Hutsuls believed that if a forest person sees a fire in a hut at night, he goes straight to it and calls: "Go, go, go!". But it is impossible to answer him, as well as to all spirits, because the answer connects the human world with the world of spirits; the answered forest person can "confuse" (that is, send him a disease) or strangle him. The forest man himself will go into the cradle and check whether there is enough water in the buckets with the sticks that are used to light the fire and stir the kulish. If he likes everything, then he will sit on a stump in front of the fire, saying "Oh, I'll warm up here...", and will ask various questions to sleeping people, for example, "Hey, are you sleeping?", Again, you don't need to answer them. If he doesn't like something, he can start scaring the herd, hitting with hail. If there was no water supply in the house, the Chuhaister could take the child with him (S. G. Pushyk suggests that in order to protect him from a possible fire).

== Cultural references==
Chuhaister also took his place in works of art based on Ukrainian folklore.

Legends about Chuhaister are known only in the Ukrainian Carpathian Mountains, they are most widespread in the Hutsul region.

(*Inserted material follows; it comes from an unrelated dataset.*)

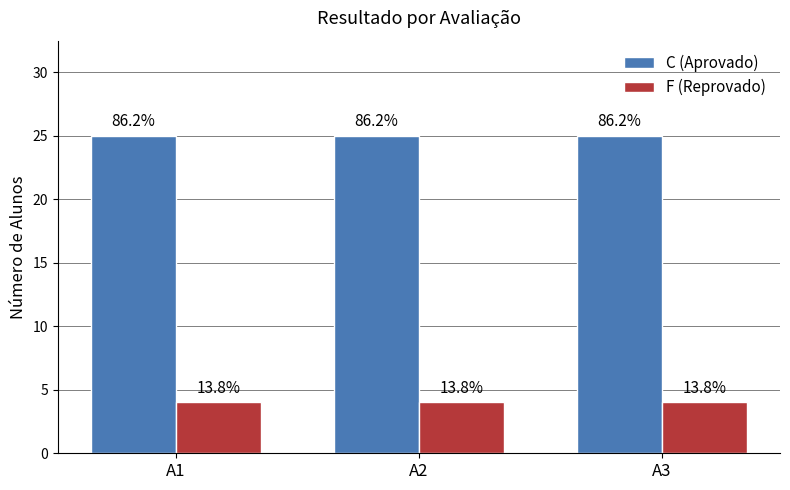

Which has a higher value, A2 or A3?

A2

There are few folklore records and scientific publications about Chuhaister. At the beginning of the 20th century the writings of V. Y. Shukhevich in his "Hutsulshchyna" (Lviv, 1899–1908) and A. I. Onyshchuk in the work "Materials for Hutsul demonology" (Lviv, 1909) and the mention of V. Hnatyuk in the work "Remains of the pre-Christian religious worldview of our ancestors" (Lviv, 1912), then a couple of articles by I. A. Pankevych in the book "Ukrainian dialects of Pidkarpatska Rus' and neighboring regions" (Prague, 1938). A few more records were published starting from the second half of the 1980s, including S. G. Pushyk in the article "Chuhaister: a mythical character of Carpathian folk poetry" (Kyiv, 1994). Information about the Chugaist can be found in the dictionary "Hutsul Mythology. Ethnolinguistic dictionary" (Lviv, 2002) N. V. Hobzei. The image was popularized by M. M. Kotsiubynsky in "Shadows of Forgotten Ancestors", where the Chugaist is bred as a kind and cheerful inhabitant of the Carpathian forests, a protector of people from mavkas. According to S. G. Pushyk, the original ideas about this mythical character were distorted by narrators, in particular, in children's literature.